Disputa global por chips redefine mercados
Hardware impulsiona Taiwan e Coreia do Sul
Taiwan abriga a Taiwan Semiconductor Manufacturing Company (TSMC), responsável por grande parte da fabricação de chips avançados no mundo. Além disso, a Coreia do Sul conta com gigantes como Samsung Electronics e SK Hynix, líderes em memória de alta largura de banda, essencial para data centers de IA.
Com efeito, a demanda crescente por infraestrutura de inteligência artificial impulsiona diretamente essas empresas. Como resultado, mercados como Taipei e Seul atraem volumes relevantes de capital internacional.
Empresas como a Nvidia ampliam pedidos de chips avançados, fortalecendo essa cadeia produtiva. Consequentemente, a relação entre demanda e receita se torna mais evidente, favorecendo a valorização das ações nesses mercados.
Modelo baseado em serviços limita ganhos
Por outro lado, a Índia construiu sua reputação global com base em serviços de TI. Empresas como Infosys, Tata Consultancy Services (TCS) e Wipro cresceram ao oferecer suporte a corporações ocidentais, incluindo migração para nuvem e manutenção de sistemas.
No entanto, esse modelo começa a gerar preocupações. Em fevereiro de 2024, o índice Nifty IT caiu 21%, registrando sua maior queda desde 2008. Esse movimento ocorreu diante do receio de que a automação via IA reduza a demanda por serviços terceirizados.
Assim sendo, investidores passaram a questionar a sustentabilidade desse modelo em um cenário tecnológico em rápida transformação.
Talento em IA não garante valorização
Força em capital humano não se reflete no mercado
Apesar das dificuldades no mercado acionário, a Índia mantém forte presença no ecossistema global de inteligência artificial. O país concentra cerca de 16% dos profissionais da área no mundo e lidera em penetração de habilidades tecnológicas.
No entanto, essa vantagem não se traduz diretamente em capitalização de mercado. Isso ocorre porque o ecossistema indiano é fragmentado, reunindo startups ainda não listadas, empresas em transição e um mercado doméstico em expansão.
Além disso, diferentemente de Taiwan e Coreia do Sul, a Índia não possui uma empresa dominante capaz de representar esse avanço tecnológico nos índices globais. Dessa maneira, o impacto positivo da IA não se reflete de forma clara nas bolsas locais.
Fluxo de capital segue infraestrutura de IA
O peso de um país nos índices globais depende diretamente de sua capitalização de mercado. Por conseguinte, isso acompanha o fluxo de capital internacional, que atualmente se concentra na infraestrutura de IA.
Assim, mercados com empresas diretamente expostas à produção de chips e data centers atraem mais recursos. Em contrapartida, países com foco em serviços enfrentam maior dificuldade para capturar esse fluxo.
Enquanto isso, a relação entre investimentos em IA e receitas corporativas permanece mais evidente em Taiwan e Coreia do Sul, o que reforça a preferência dos investidores institucionais.
Risco de queda no ranking global
Impactos para ETFs e fundos globais
A possível queda da Índia no ranking das maiores bolsas do mundo vai além de um fator simbólico.
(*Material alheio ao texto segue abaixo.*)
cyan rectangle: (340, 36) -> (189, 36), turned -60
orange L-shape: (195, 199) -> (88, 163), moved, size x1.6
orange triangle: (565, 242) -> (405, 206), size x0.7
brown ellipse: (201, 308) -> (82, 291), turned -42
Isso ocorre porque a posição em índices globais influencia diretamente a alocação de recursos em fundos passivos e ETFs.
Portanto, caso o país saia do grupo das cinco maiores bolsas, poderá haver redução gradual nos fluxos automáticos de capital. Como consequência, as avaliações das empresas listadas em Mumbai podem ser pressionadas.
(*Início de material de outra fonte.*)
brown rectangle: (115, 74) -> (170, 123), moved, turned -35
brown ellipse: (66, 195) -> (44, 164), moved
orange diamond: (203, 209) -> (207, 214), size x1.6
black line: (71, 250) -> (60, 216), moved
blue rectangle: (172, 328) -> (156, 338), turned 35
Além disso, investidores que buscam exposição à inteligência artificial tendem a optar por mercados com acesso direto à cadeia produtiva. Assim, Taiwan e Coreia do Sul continuam a ganhar espaço nesse cenário.
Cenário reforça mudança estrutural
Em suma, o avanço de Taiwan e da Coreia do Sul ocorre ao mesmo tempo em que o modelo indiano passa por questionamentos. Embora a Índia mantenha relevância em talento e serviços, o mercado global prioriza empresas ligadas à produção tecnológica.
Dessa forma, o contraste entre hardware e serviços ajuda a explicar a mudança nos fluxos de investimento. A permanência da Índia entre os maiores mercados dependerá, sobretudo, de sua capacidade de adaptação a essa nova dinâmica impulsionada pela IA.